Using the entries below, copy out all lines where "linejoin" is found.

BEGIN EXTRACTED MATERIAL

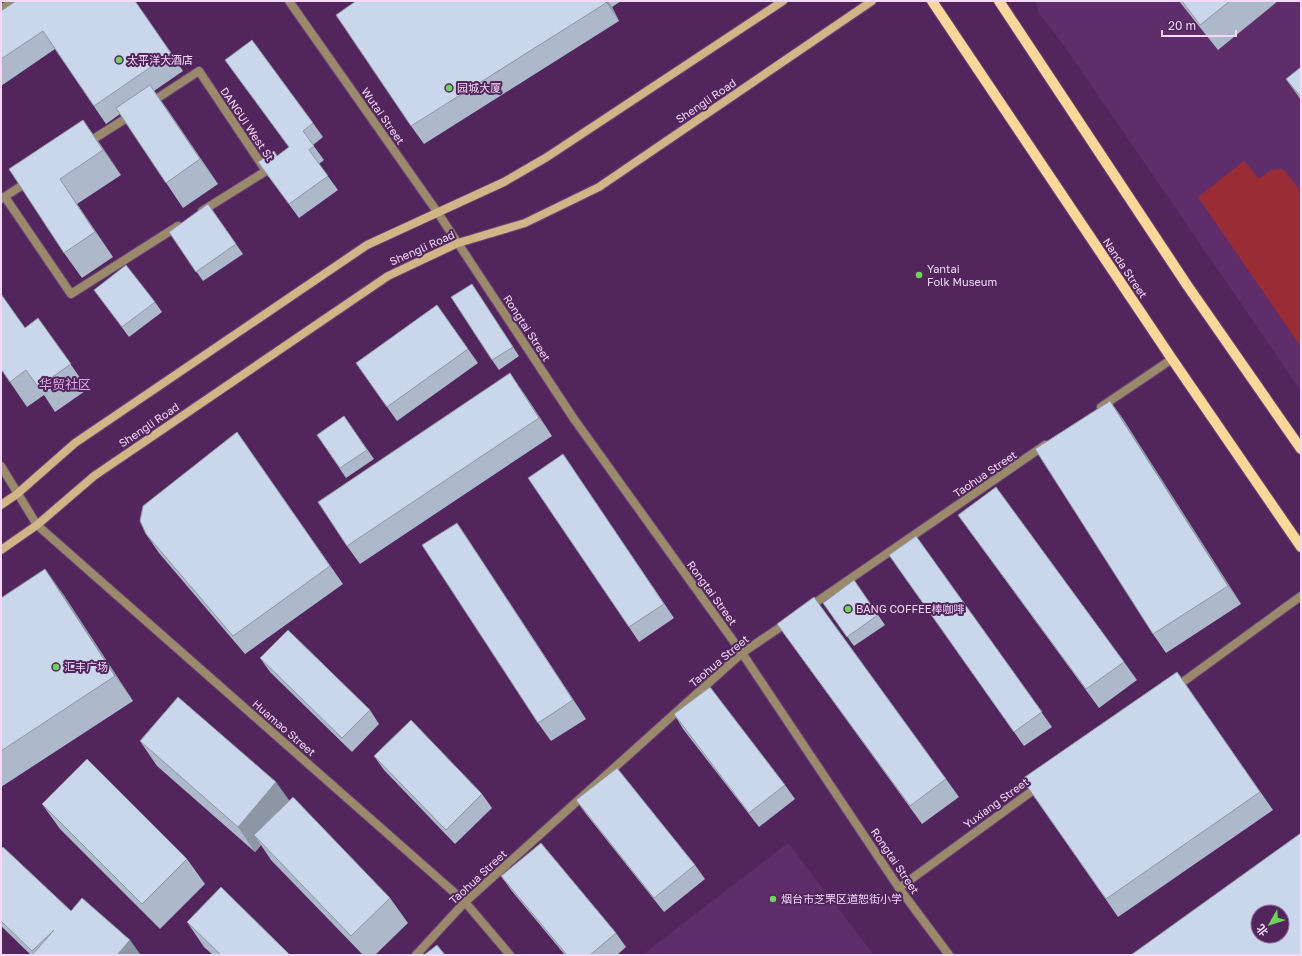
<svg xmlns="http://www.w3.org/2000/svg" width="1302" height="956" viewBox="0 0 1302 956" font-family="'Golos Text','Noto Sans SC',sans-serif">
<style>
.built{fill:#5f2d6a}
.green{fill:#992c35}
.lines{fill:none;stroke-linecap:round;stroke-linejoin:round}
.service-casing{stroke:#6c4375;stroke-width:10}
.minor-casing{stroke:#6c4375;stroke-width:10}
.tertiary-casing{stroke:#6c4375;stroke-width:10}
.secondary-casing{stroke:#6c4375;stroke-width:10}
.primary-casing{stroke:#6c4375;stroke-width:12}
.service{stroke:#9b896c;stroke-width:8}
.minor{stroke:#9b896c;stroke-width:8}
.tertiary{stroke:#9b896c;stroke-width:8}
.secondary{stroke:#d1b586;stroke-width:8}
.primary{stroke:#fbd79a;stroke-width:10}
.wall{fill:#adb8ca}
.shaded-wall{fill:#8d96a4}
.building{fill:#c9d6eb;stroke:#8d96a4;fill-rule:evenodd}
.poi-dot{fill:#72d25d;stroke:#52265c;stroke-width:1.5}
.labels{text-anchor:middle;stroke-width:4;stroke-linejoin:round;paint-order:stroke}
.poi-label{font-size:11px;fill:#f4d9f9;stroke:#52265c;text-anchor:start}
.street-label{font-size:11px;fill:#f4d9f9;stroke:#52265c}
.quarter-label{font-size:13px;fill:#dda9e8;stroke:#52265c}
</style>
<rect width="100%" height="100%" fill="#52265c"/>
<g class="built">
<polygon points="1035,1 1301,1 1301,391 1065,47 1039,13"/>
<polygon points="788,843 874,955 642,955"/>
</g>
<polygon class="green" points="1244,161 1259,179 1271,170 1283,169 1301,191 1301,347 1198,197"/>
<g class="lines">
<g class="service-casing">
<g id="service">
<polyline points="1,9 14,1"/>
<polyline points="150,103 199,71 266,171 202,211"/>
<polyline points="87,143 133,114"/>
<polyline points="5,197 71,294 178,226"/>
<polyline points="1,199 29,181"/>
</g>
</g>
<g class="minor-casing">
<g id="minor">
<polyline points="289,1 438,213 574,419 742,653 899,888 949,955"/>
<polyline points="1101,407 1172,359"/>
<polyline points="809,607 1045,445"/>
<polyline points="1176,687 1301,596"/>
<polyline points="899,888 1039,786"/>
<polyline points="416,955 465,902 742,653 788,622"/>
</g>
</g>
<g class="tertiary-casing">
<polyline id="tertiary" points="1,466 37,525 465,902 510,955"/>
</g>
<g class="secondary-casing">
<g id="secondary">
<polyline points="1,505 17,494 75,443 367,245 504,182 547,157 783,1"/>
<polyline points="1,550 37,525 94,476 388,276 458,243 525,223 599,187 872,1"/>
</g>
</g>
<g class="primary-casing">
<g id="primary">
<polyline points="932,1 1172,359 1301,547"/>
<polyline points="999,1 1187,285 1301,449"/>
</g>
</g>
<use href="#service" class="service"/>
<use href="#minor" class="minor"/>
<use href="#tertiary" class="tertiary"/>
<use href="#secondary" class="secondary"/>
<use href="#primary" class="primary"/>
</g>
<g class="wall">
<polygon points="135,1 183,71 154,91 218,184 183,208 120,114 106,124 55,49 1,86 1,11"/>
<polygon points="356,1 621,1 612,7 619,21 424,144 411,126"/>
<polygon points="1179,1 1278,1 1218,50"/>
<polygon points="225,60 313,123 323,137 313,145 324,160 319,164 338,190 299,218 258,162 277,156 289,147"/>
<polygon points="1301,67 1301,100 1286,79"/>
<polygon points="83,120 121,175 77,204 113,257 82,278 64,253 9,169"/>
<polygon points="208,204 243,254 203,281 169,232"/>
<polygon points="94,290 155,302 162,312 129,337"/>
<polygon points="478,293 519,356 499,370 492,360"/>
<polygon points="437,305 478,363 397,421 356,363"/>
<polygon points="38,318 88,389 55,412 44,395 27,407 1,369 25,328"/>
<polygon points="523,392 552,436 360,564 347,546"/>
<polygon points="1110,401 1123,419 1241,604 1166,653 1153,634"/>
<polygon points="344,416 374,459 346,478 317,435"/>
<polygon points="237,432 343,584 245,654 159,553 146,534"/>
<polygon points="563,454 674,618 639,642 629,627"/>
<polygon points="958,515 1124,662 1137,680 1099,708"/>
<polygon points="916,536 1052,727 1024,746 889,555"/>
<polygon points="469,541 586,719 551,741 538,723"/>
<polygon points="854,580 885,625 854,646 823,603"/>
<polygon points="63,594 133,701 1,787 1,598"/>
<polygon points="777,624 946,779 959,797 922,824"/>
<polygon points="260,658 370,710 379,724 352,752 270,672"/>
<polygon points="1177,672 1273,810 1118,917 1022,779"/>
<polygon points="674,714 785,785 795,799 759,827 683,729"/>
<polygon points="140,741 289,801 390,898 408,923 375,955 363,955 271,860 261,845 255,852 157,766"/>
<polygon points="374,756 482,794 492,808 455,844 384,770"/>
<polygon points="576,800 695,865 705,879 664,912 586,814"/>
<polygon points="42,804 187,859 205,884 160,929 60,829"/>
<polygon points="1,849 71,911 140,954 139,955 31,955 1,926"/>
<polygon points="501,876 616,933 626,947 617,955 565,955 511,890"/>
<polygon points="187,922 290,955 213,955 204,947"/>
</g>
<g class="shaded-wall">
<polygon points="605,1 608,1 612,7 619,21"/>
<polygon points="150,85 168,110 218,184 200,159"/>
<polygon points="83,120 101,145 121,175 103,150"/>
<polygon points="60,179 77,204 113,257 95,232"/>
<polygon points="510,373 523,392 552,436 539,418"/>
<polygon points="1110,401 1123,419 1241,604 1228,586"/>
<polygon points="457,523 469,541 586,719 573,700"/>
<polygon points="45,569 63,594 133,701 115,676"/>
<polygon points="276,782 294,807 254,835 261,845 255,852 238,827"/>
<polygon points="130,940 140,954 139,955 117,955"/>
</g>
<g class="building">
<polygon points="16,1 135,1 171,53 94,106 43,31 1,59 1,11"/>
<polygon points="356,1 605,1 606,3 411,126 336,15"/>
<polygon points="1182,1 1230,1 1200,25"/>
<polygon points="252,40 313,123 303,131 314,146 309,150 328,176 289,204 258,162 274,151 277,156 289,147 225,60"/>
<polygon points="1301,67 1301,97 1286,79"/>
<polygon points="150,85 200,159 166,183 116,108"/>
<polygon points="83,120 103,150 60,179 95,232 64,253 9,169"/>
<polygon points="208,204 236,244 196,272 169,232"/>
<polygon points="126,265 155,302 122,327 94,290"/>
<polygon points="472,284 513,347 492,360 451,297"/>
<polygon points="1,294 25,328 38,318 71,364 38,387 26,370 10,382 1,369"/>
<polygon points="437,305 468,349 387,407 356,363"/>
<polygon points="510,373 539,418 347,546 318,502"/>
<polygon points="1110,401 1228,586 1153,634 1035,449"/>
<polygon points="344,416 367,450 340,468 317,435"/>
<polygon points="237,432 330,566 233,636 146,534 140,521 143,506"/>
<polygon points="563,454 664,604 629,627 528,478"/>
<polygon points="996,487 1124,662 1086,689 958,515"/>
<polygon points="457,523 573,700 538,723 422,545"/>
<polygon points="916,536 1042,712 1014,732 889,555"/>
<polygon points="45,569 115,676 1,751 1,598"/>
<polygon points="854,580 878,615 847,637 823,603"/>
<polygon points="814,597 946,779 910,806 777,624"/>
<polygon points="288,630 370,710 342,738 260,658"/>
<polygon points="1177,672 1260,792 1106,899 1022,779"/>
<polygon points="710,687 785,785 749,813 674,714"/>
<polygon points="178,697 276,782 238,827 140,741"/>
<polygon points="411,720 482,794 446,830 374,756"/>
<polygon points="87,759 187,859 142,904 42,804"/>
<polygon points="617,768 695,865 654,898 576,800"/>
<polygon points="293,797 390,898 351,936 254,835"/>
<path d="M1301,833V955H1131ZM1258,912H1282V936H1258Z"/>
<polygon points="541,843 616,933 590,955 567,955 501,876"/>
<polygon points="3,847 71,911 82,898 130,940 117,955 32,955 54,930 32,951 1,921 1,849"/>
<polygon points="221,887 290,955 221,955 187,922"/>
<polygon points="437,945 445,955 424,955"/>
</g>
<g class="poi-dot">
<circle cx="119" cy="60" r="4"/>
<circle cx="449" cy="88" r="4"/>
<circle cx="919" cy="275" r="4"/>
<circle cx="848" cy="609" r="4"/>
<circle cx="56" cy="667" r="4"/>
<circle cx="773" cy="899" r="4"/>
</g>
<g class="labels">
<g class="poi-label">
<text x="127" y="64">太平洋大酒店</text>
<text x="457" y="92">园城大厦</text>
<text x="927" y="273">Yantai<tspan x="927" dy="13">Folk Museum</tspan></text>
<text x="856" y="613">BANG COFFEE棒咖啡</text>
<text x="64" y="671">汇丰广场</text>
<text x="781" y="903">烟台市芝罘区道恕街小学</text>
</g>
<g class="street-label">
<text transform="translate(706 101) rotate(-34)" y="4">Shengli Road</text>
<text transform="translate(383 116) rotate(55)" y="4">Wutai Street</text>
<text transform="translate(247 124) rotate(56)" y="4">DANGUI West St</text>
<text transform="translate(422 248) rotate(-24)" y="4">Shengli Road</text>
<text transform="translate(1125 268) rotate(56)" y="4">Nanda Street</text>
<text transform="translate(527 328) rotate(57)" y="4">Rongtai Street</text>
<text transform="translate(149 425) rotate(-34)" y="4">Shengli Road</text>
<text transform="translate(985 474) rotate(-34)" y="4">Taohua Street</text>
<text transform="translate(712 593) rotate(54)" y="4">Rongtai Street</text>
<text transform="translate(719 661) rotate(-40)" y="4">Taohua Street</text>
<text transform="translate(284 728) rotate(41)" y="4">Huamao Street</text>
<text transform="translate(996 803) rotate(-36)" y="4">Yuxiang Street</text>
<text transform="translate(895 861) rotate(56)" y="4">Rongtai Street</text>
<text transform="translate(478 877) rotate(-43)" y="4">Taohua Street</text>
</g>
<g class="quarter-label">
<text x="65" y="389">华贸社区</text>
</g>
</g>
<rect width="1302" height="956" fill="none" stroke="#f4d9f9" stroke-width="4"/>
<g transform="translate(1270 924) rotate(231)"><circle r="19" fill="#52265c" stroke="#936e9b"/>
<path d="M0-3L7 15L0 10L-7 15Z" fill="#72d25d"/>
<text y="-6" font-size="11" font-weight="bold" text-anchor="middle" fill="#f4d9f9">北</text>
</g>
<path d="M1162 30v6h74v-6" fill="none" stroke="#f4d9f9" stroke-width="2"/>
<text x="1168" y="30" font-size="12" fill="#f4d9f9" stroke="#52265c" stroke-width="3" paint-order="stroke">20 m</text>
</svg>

END EXTRACTED MATERIAL

WRITTEN ANSWER:
.lines{fill:none;stroke-linecap:round;stroke-linejoin:round}
.labels{text-anchor:middle;stroke-width:4;stroke-linejoin:round;paint-order:stroke}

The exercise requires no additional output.